── Given data ──

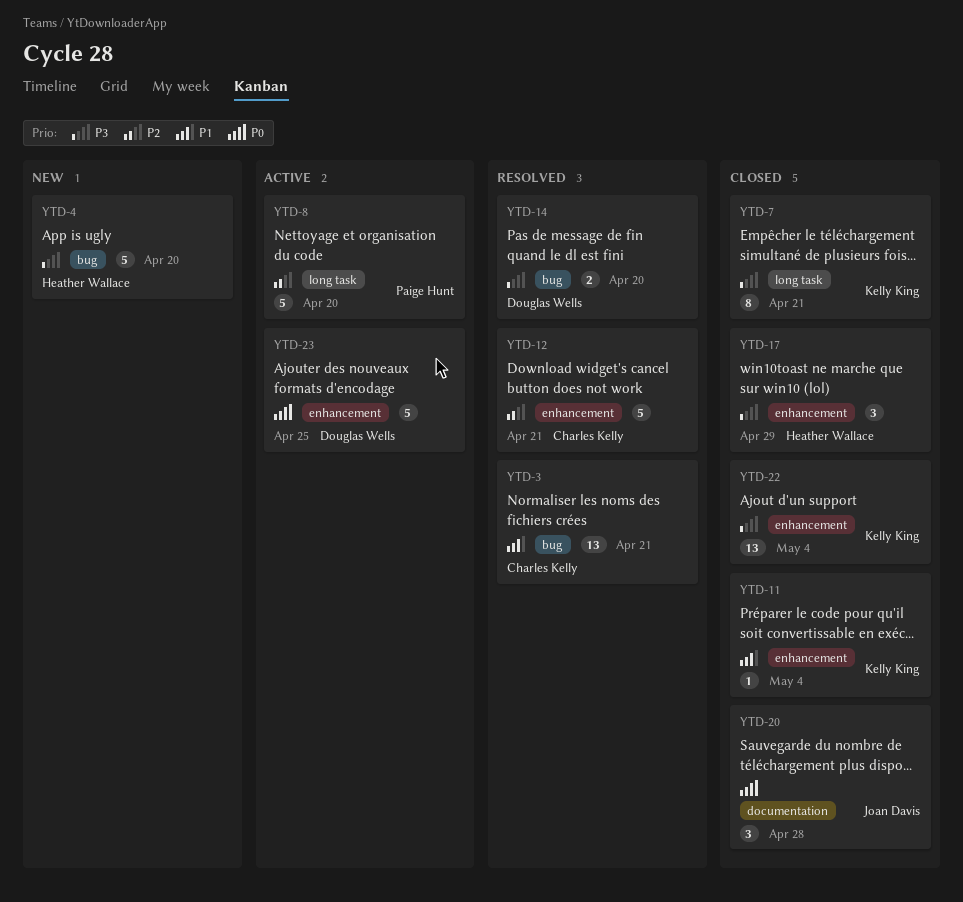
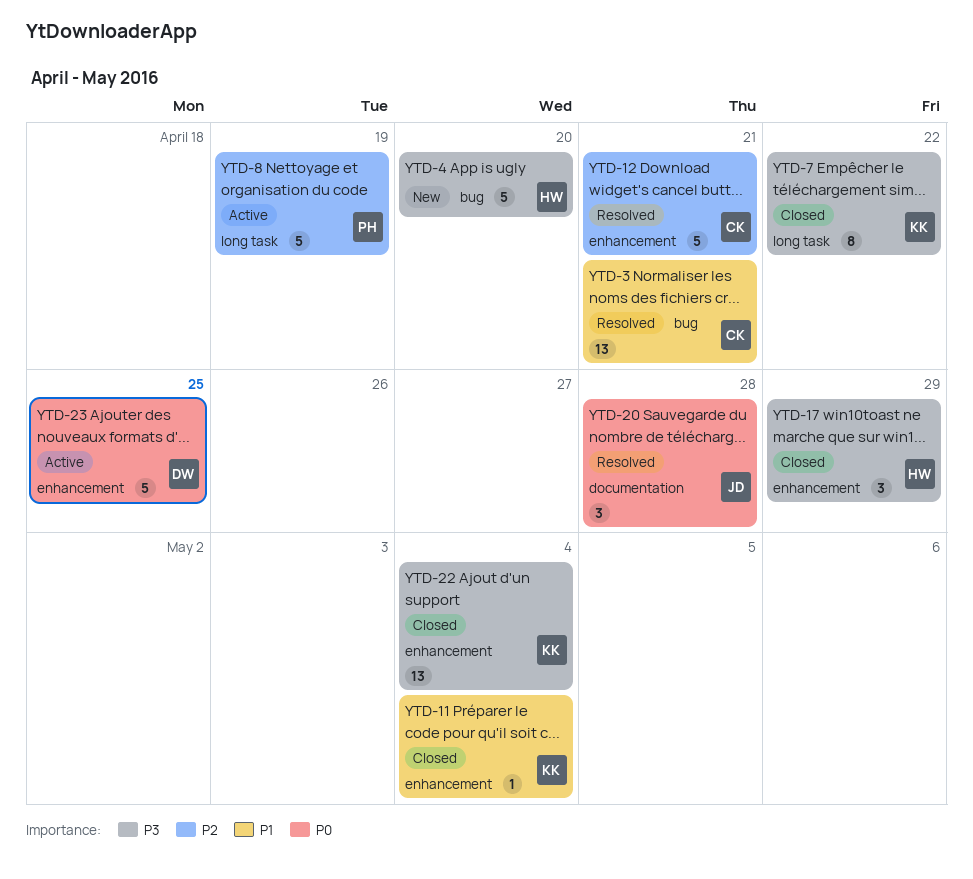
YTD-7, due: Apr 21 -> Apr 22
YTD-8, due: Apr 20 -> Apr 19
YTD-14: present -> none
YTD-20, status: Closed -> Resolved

───
── Given data ──

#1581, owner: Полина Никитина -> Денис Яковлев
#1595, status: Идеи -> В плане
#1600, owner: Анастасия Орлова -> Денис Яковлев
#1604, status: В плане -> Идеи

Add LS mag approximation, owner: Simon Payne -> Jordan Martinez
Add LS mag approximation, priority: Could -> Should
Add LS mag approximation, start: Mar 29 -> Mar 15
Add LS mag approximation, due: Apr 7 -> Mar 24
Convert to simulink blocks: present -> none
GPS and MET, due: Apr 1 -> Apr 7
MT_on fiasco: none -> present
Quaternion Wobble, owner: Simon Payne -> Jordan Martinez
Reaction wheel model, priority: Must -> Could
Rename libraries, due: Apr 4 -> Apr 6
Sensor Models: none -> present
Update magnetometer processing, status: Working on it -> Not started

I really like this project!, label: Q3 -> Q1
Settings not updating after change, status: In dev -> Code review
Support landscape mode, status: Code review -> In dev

───

= Problem to solve =
Using the data above, repeat exactly the lines that begin at the line with "Quaternion Wobble, owner: Simon" and end at the line with "Support landscape mode, status: Code", both ends included.

= Solution below =
Quaternion Wobble, owner: Simon Payne -> Jordan Martinez
Reaction wheel model, priority: Must -> Could
Rename libraries, due: Apr 4 -> Apr 6
Sensor Models: none -> present
Update magnetometer processing, status: Working on it -> Not started

I really like this project!, label: Q3 -> Q1
Settings not updating after change, status: In dev -> Code review
Support landscape mode, status: Code review -> In dev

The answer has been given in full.